La première particularité, c’est qu’on ne traite que les sujets bruxellois.
Avant de rejoindre BX1, je ne suivais pas vraiment les infos locales à la télé. Je les voyais parfois sur les réseaux sociaux quand elles étaient partagées. Mais au fil du temps, j’ai réalisé que l’actu locale attire l’attention, car elle touche directement à ce qui se passe autour de nous. Des exemples simples, comme les soucis de circulation près de chez soi, intéressent pas mal de monde dans nos 19 communes. J’ai aussi noté que l’info locale manquait un peu sur les réseaux sociaux. Les gros médias nationaux parlent des grandes actualités, mais ils ne mettent pas toujours en avant ce qui se passe localement et pourrait intéresser directement les gens. Je pense que l’aspect local sur les réseaux sociaux est utile et pertinent, mais il y a encore une piste à explorer. Cela pourrait favoriser la création d’une communauté plus engagée, surtout chez les jeunes qui pourraient être intéressés par ce qui se passe près d’eux.
C'était quoi ton meilleur sujet jusqu'à présent ?
Mes meilleurs sujets sont souvent ceux qui ont le plus de sens pour moi, comme les reportages sur des sujets sensibles tels que les agressions sexuelles.
Un jour, j’ai réalisé un reportage sur une femme agressée par le patron d’une boîte de nuit, qui a accepté de témoigner anonymement. J’ai même eu le patron au téléphone, et c’était une expérience particulière.
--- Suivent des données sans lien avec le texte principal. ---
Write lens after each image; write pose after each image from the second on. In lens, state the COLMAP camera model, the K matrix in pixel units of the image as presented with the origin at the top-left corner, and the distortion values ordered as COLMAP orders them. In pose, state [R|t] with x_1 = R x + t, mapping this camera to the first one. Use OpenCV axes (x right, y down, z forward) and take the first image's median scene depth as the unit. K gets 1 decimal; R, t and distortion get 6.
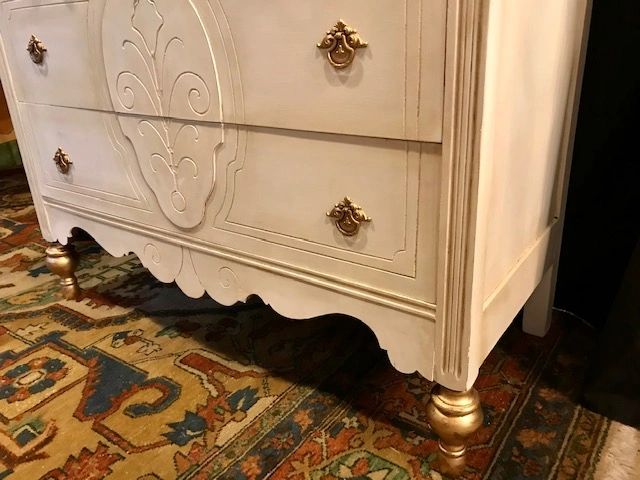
lens RADIAL K [[527.0, 0, 320.0], [0, 527.0, 240.0], [0, 0, 1]] dist [0.017862, -0.001796]
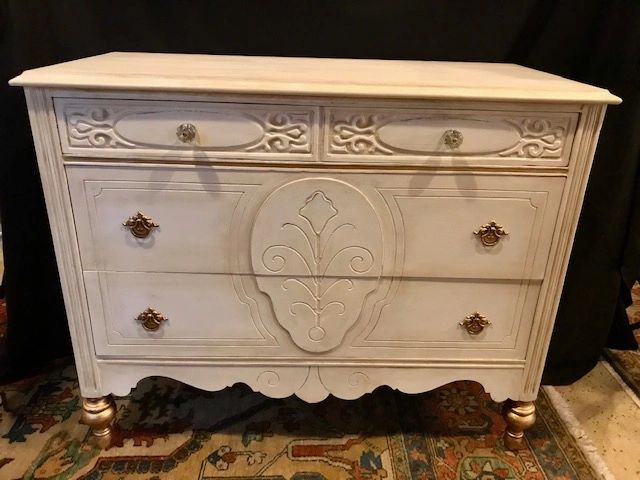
lens RADIAL K [[527.0, 0, 320.0], [0, 527.0, 240.0], [0, 0, 1]] dist [0.017862, -0.001796]
pose [[0.786516, -0.174641, 0.592362, -0.975194], [0.165665, 0.983691, 0.070049, -0.383551], [-0.594935, 0.043039, 0.802621, -0.038174]]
En tant que femme, j’étais naturellement touchée par cette situation, ce qui rend difficile la neutralité dans ce genre de cas. En tant que journalistes, notre défi est de trouver le juste milieu entre la neutralité nécessaire et l’émotion humaine, sans en abuser dans nos reportages. Ce n’est peut-être pas mon meilleur souvenir, mais c’est un reportage qui m’a fait dire : “D’accord, mon travail a un sens.”
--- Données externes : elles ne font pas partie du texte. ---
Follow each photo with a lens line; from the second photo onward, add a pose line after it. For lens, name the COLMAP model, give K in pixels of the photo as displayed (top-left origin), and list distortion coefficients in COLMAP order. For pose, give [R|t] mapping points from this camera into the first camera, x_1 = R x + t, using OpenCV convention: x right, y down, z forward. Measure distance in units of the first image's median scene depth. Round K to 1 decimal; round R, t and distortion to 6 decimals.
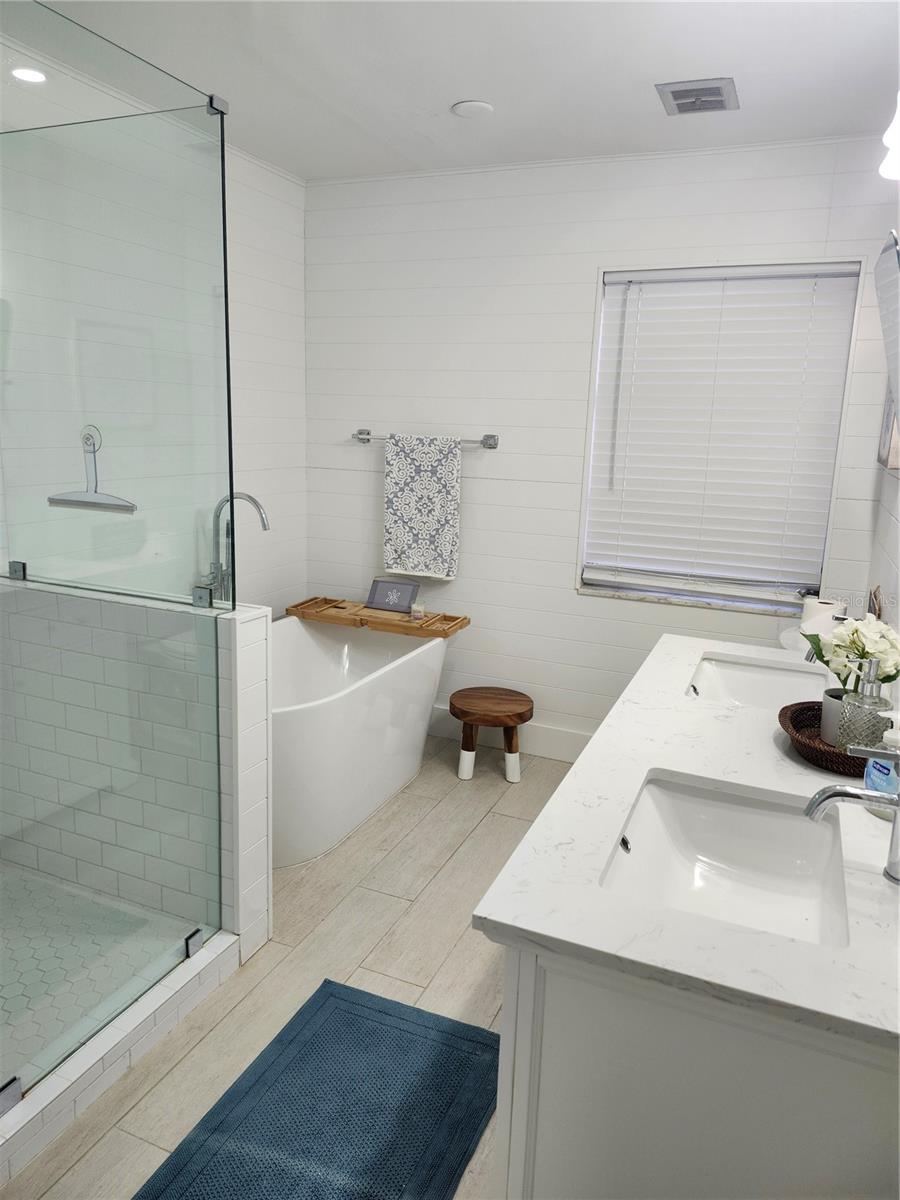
lens RADIAL K [[834.5, 0, 452.7], [0, 834.5, 603.6], [0, 0, 1]] dist [0.098316, -0.147284]
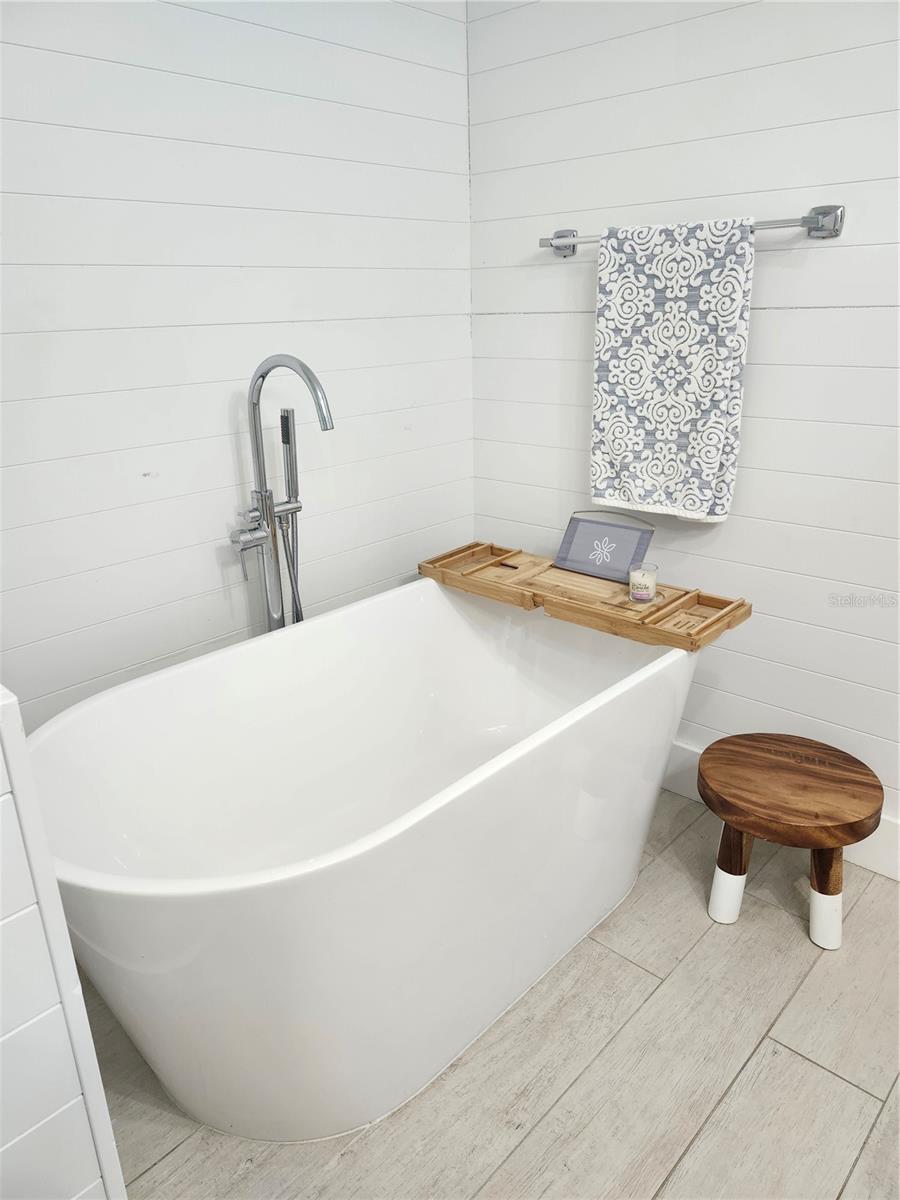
lens RADIAL K [[834.5, 0, 452.7], [0, 834.5, 603.6], [0, 0, 1]] dist [0.098316, -0.147284]
pose [[0.940283, 0.058937, -0.335254, 0.021138], [-0.016182, 0.991522, 0.128924, -0.043370], [0.340010, -0.115800, 0.933265, 0.470280]]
Et puis ce qui montre sa qualité, c’est aussi lorsque l’info est reprise dans les autres titres de presse. On voit que l’enquête a eu de l’impact et touche un public très large.
À quoi ressemblera ton métier en 2030 ? Qu'est-ce qui va changer ?
Je pense que mon métier continuera d’évoluer, notamment avec l’évolution des réseaux sociaux.
Bien que les médias traditionnels resteront présents, leur consommation changera considérablement, avec des formats adaptés à ces évolutions. La digitalisation des médias, déjà en cours, devrait se poursuivre, remettant en question l’existence du papier, par exemple. L’intelligence artificielle pourrait également jouer un rôle en automatisant certaines tâches, comme la rédaction de dépêches ou la réécriture de communiqués de presse. Économiquement, la survie des médias reste une incertitude. Repenser le numérique pour rendre l’information payante semble être une piste, tout en préservant la qualité du journalisme. Le journalisme d’enquête et d’investigation continuera probablement d’être essentiel. En ce qui concerne la publicité, il y a un débat sur la manière de l’intégrer. Le financement des médias reste une question sans réponse claire, mais le développement de formats natifs spécifiques au digital pourrait être une voie à explorer, plutôt que de simplement partager des articles et des reportages sur les réseaux sociaux.